Owners of five California retail pharmacies filed two class actions since 2002 after Anthem Prescription Management and other firms failed to comply with the reporting requirements.

The U.S. District Court in Riverside dismissed both cases for lack of standing. While those cases were under appeal, the pharmacists filed a similarly unsuccessful case against some of the same defendants in Los Angeles Superior Court. The California Court of Appeal affirmed dismissal of that case.

On the federal side, however, the 9th Circuit found that the law violated California's free speech clause.

A majority of the divided three-judge panel "reason[ed] that the California Supreme Court would decide the state constitutional question 'by relying, primarily, if not exclusively, on First Amendment precedent,'" according to the summary published by the court Wednesday as it faces an interim appeal.

After rehearing the issue en banc, the federal appeals court in San Francisco found that the inconsistency precludes its resolution of the case.

"The outcome of this appeal is dictated by the scope of the free speech clause of the California Constitution as applied to section 2527," according to the 11-judge panel. "This constitutional question is critical to California's interest in consistent enforcement and interpretation of its constitution and laws in both state and federal courts. It is only because the panel's ... decision has been withdrawn that the result that section 2527 is enforceable in federal, but not state, courts has been avoided. The majority of the three judge panel acknowledged that this situation, if left in place, would lead to forum shopping and the inconsistent enforcement of state law. Without the California Supreme Court's examination of this question, the risk remains that the en banc court would follow the lead of the panel majority to the same end.

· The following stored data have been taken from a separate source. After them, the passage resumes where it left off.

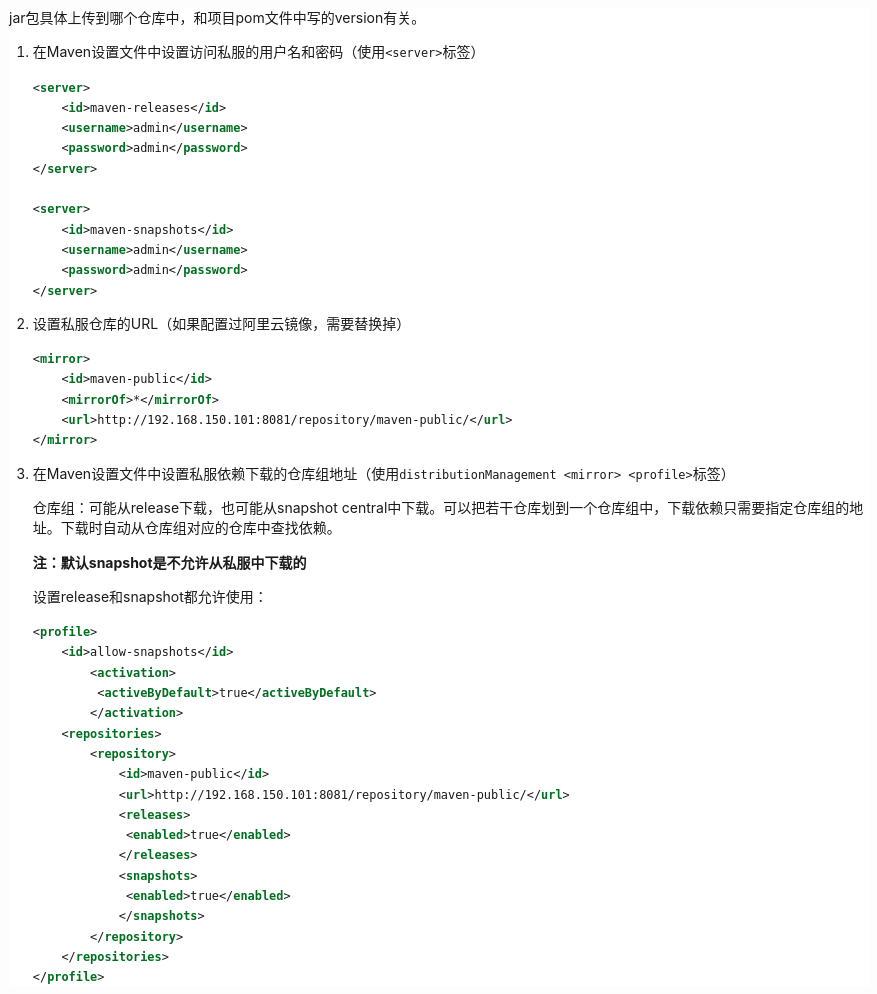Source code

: jar包具体上传到哪个仓库中，和项目pom文件中写的version有关。

1. 在Maven设置文件中设置访问私服的用户名和密码（使用`<server>`标签）

   ```xml
   <server>
       <id>maven-releases</id>
       <username>admin</username>
       <password>admin</password>
   </server>
       
   <server>
       <id>maven-snapshots</id>
       <username>admin</username>
       <password>admin</password>
   </server>
   ```

2. 设置私服仓库的URL（如果配置过阿里云镜像，需要替换掉）

   ```xml
   <mirror>
       <id>maven-public</id>
       <mirrorOf>*</mirrorOf>
       <url>http://192.168.150.101:8081/repository/maven-public/</url>
   </mirror>
   ```

3. 在Maven设置文件中设置私服依赖下载的仓库组地址（使用`distributionManagement <mirror> <profile>`标签）

   仓库组：可能从release下载，也可能从snapshot central中下载。可以把若干仓库划到一个仓库组中，下载依赖只需要指定仓库组的地址。下载时自动从仓库组对应的仓库中查找依赖。

   **注：默认snapshot是不允许从私服中下载的**

   设置release和snapshot都允许使用：

   ```xml
   <profile>
       <id>allow-snapshots</id>
           <activation>
            <activeByDefault>true</activeByDefault>
           </activation>
       <repositories>
           <repository>
               <id>maven-public</id>
               <url>http://192.168.150.101:8081/repository/maven-public/</url>
               <releases>
                <enabled>true</enabled>
               </releases>
               <snapshots>
                <enabled>true</enabled>
               </snapshots>
           </repository>
       </repositories>
   </profile>
   ```
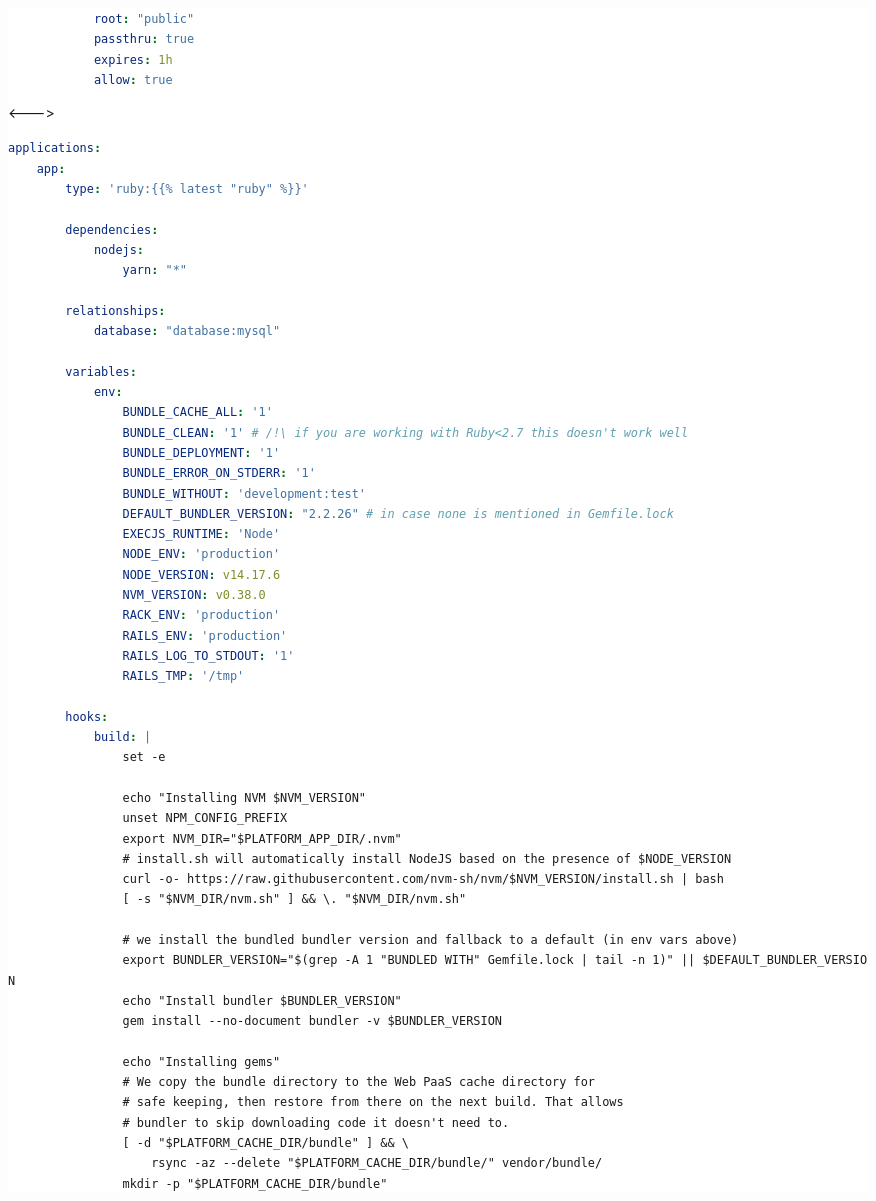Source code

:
 ```yaml {configFile="app"}
            root: "public"
            passthru: true
            expires: 1h
            allow: true
```

<--->

```yaml {configFile="app"}
applications:
    app:
        type: 'ruby:{{% latest "ruby" %}}'

        dependencies:
            nodejs:
                yarn: "*"

        relationships:
            database: "database:mysql"

        variables:
            env:
                BUNDLE_CACHE_ALL: '1'
                BUNDLE_CLEAN: '1' # /!\ if you are working with Ruby<2.7 this doesn't work well
                BUNDLE_DEPLOYMENT: '1'
                BUNDLE_ERROR_ON_STDERR: '1'
                BUNDLE_WITHOUT: 'development:test'
                DEFAULT_BUNDLER_VERSION: "2.2.26" # in case none is mentioned in Gemfile.lock
                EXECJS_RUNTIME: 'Node'
                NODE_ENV: 'production'
                NODE_VERSION: v14.17.6
                NVM_VERSION: v0.38.0
                RACK_ENV: 'production'
                RAILS_ENV: 'production'
                RAILS_LOG_TO_STDOUT: '1'
                RAILS_TMP: '/tmp'

        hooks:
            build: |
                set -e

                echo "Installing NVM $NVM_VERSION"
                unset NPM_CONFIG_PREFIX
                export NVM_DIR="$PLATFORM_APP_DIR/.nvm"
                # install.sh will automatically install NodeJS based on the presence of $NODE_VERSION
                curl -o- https://raw.githubusercontent.com/nvm-sh/nvm/$NVM_VERSION/install.sh | bash
                [ -s "$NVM_DIR/nvm.sh" ] && \. "$NVM_DIR/nvm.sh"

                # we install the bundled bundler version and fallback to a default (in env vars above)
                export BUNDLER_VERSION="$(grep -A 1 "BUNDLED WITH" Gemfile.lock | tail -n 1)" || $DEFAULT_BUNDLER_VERSION
                echo "Install bundler $BUNDLER_VERSION"
                gem install --no-document bundler -v $BUNDLER_VERSION

                echo "Installing gems"
                # We copy the bundle directory to the Web PaaS cache directory for
                # safe keeping, then restore from there on the next build. That allows
                # bundler to skip downloading code it doesn't need to.
                [ -d "$PLATFORM_CACHE_DIR/bundle" ] && \
                    rsync -az --delete "$PLATFORM_CACHE_DIR/bundle/" vendor/bundle/
                mkdir -p "$PLATFORM_CACHE_DIR/bundle"
```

If, of course, the California Supreme Court itself were to agree with the panel majority, then it too would conclude that the statute is constitutional, and its decision would control in California state and federal courts."

The 11-judge panel thus certified the following question to the California Supreme Court:

"Does California Civil Code section 2527 compel speech in violation of article I, section 2 of the California Constitution?"